"""

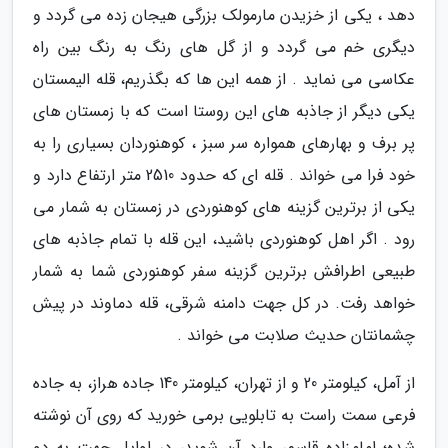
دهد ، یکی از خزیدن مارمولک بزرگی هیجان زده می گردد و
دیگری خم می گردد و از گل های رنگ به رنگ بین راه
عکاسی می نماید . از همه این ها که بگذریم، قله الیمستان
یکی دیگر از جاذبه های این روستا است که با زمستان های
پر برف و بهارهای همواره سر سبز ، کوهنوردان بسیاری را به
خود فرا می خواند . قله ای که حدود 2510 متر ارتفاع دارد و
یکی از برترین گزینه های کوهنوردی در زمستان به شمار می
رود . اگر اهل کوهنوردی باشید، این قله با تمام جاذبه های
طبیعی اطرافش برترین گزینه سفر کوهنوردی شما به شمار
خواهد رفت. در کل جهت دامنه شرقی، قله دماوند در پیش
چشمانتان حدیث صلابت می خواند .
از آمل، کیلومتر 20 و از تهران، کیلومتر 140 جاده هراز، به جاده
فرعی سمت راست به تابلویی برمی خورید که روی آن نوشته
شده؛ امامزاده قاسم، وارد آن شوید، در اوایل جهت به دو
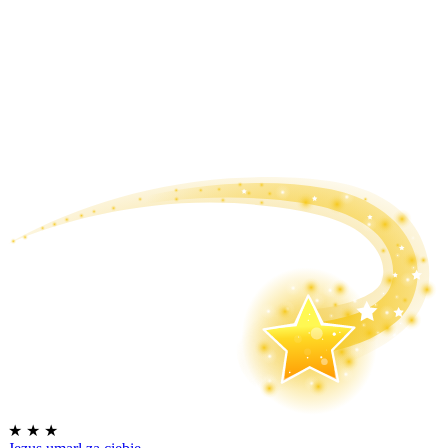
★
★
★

"""
"""

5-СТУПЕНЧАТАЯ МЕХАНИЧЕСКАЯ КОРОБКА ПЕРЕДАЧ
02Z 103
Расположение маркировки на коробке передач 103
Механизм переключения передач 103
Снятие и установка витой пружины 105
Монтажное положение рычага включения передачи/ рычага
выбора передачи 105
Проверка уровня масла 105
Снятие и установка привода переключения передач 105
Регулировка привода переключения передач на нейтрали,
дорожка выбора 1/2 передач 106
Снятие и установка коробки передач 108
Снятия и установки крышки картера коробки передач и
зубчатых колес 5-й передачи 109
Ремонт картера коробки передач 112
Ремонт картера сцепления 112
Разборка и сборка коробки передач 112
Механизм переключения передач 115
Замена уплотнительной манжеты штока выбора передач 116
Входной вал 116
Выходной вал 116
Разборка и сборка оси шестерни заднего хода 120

"""
"""

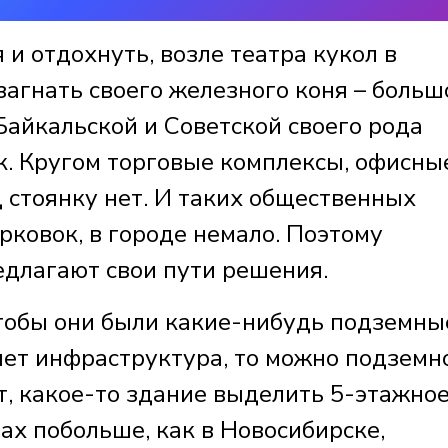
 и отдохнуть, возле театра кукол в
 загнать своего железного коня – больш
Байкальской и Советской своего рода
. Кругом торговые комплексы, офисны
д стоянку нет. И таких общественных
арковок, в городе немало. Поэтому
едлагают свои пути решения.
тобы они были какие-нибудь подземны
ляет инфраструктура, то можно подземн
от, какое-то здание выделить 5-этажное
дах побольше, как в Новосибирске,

"""

- _Your task_: Could you return exactly the lines above from the line with "Регулировка привода переключения" to the line with "Разборка и сборка оси", both included, and nothing else?

- _Problem solution_:
Регулировка привода переключения передач на нейтрали,
дорожка выбора 1/2 передач 106
Снятие и установка коробки передач 108
Снятия и установки крышки картера коробки передач и
зубчатых колес 5-й передачи 109
Ремонт картера коробки передач 112
Ремонт картера сцепления 112
Разборка и сборка коробки передач 112
Механизм переключения передач 115
Замена уплотнительной манжеты штока выбора передач 116
Входной вал 116
Выходной вал 116
Разборка и сборка оси шестерни заднего хода 120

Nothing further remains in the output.